Well what constitutes terrorism is a central issue in discussing the 'war on terror.' Don't you agree? And if you define 'legitimate' war as one devoid of terrorist tactics, terrorist tactics being defined as the targeting of civilians in order to change a government's policies then such wars as Vietnam, the Korean war, WWII, WWI were all legitimate wars because while civilians were targeted in these wars, the goal of the aggressive nation, namely the US, was never to change the policies of the governments they were attacking but to destroy that form of government. 







> If neo-conservatives are not pragmatists, then why did they make the closer to pragmatic decision to attack Iraq instead of Saudi Arabia which would be much more in line with their stated goals which you seem to think that we can take at face value?

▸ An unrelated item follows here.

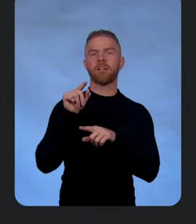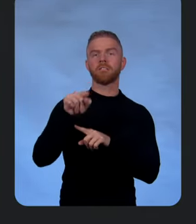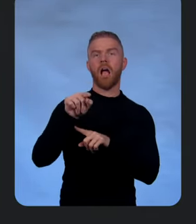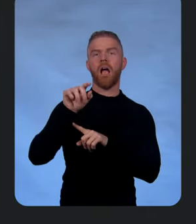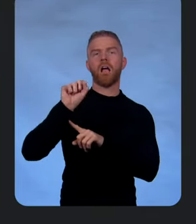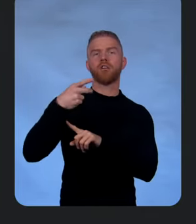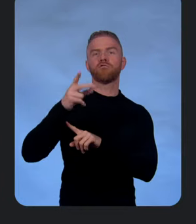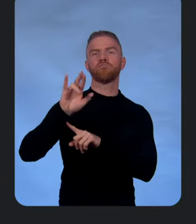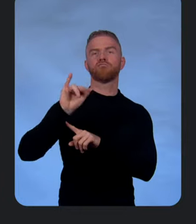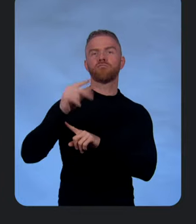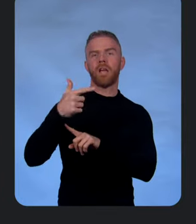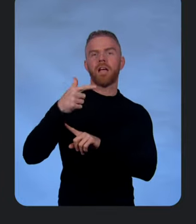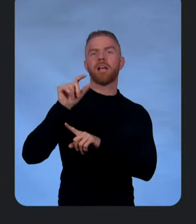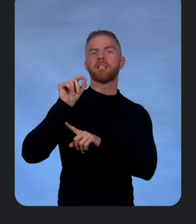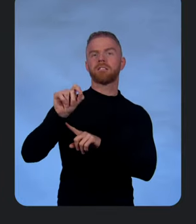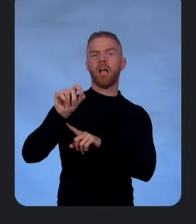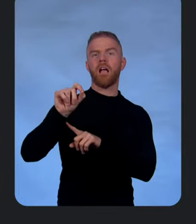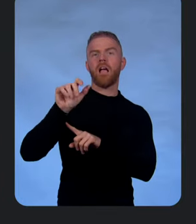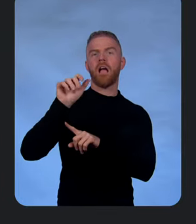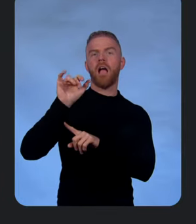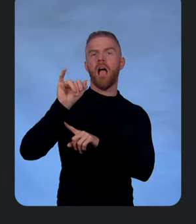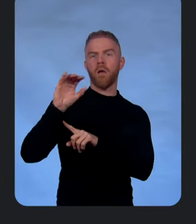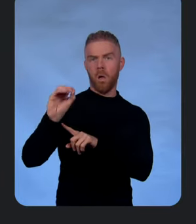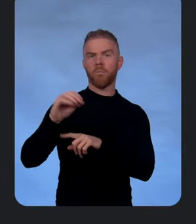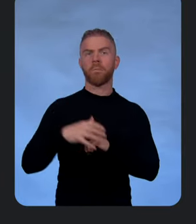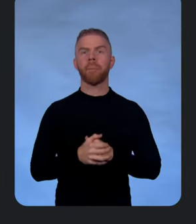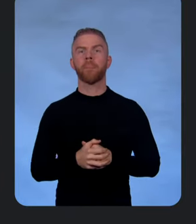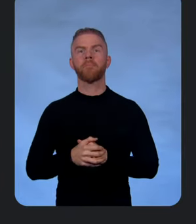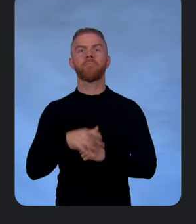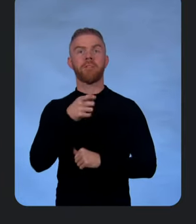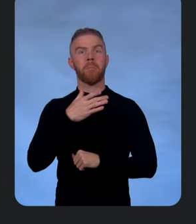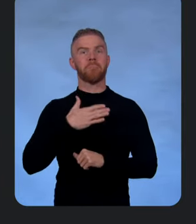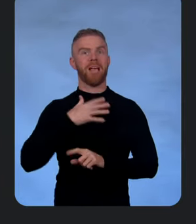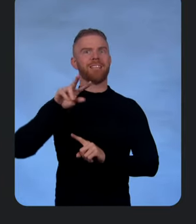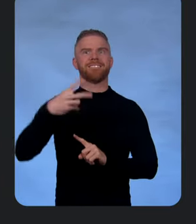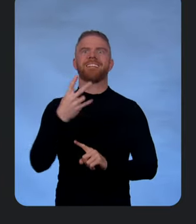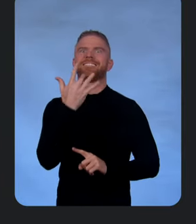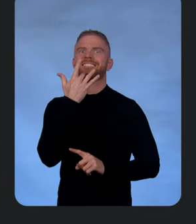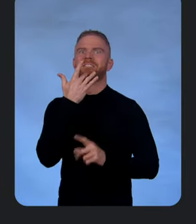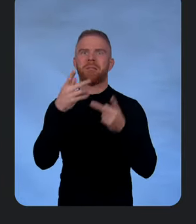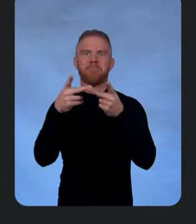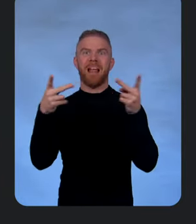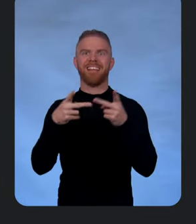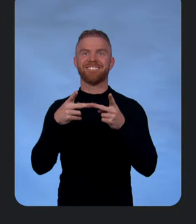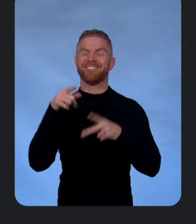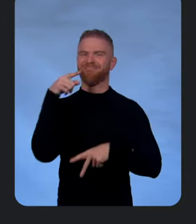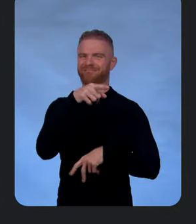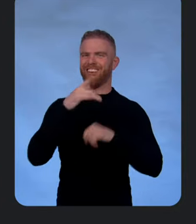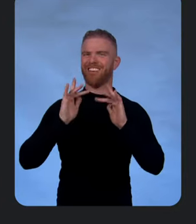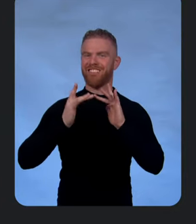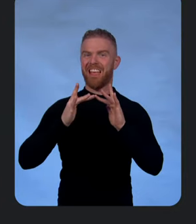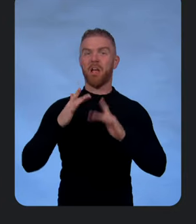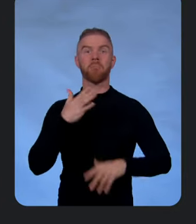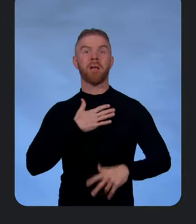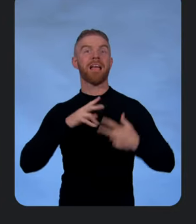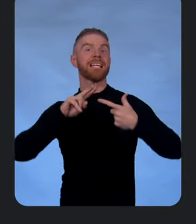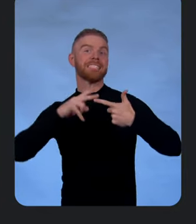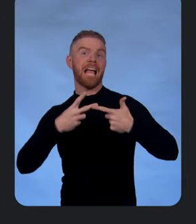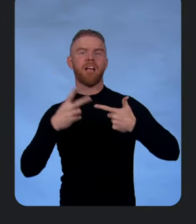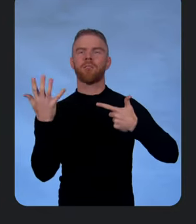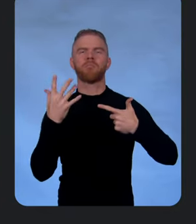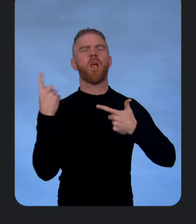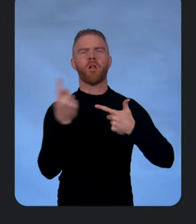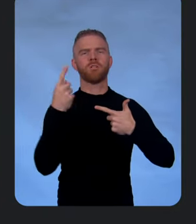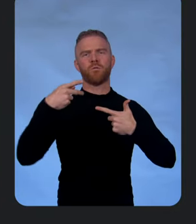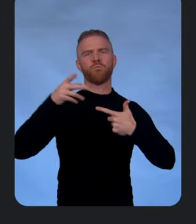place on the internet. Can you guess what my first favorite place on the internet is? Is it still production? It's still production. It's always going to be production. We're going to build a new application here,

It wasn't a 'pragmatic' decision to attack Iraq. It was an ideological one. The United States believed that Al Qaeda resided in Iraq and such a residency would equate to a destabilizing nature in the region. This instability would infect surrounding nations thus compromising American global hegemony especially in an area that is an economic power house in the form of crude oil. Pragmatism preaches that something is only true if it can be satisfactorily applied. It was never a question of whether it would work or if it wouldn't work, it was demanded by the intellectual framework behind the Neo Conservative ideology. Think of it in this fashion. If we were to magically time travel back to the early 2000's and told the government that they would waste billions of dollars on the invasion and reconstruction of Iraq, they would kill thousands of Iraqis and US service men and they would put more effort into rebuilding Iraq then we would get out of it, do you think that making such statements to Congress would of prevented them from engaging in war? A pragmatist would say that we are taken on more faults then we are shrugging off. Why take up such an increased burden?





> To remind you, this whole thing started because I said that their actions clearly indicate disingenuity on their part. You asked me for one example of where their actions did not match their stated goals. Out of a hat, I picked their decisions to stay cozied up to Saudi Arabia.   You claim that that is not a practical example because they are our largest supplier of oil. Why didn't we start buying Iraqi oil again? Everybody and their dog knew that a secular state where women were allowed to wear mini-skirts in public was not associated with Al Qaeda. Why didn't we start buying our oil from them and take out the Saudi princes which everybody and their dog knows _is_ allied with Al Qaeda?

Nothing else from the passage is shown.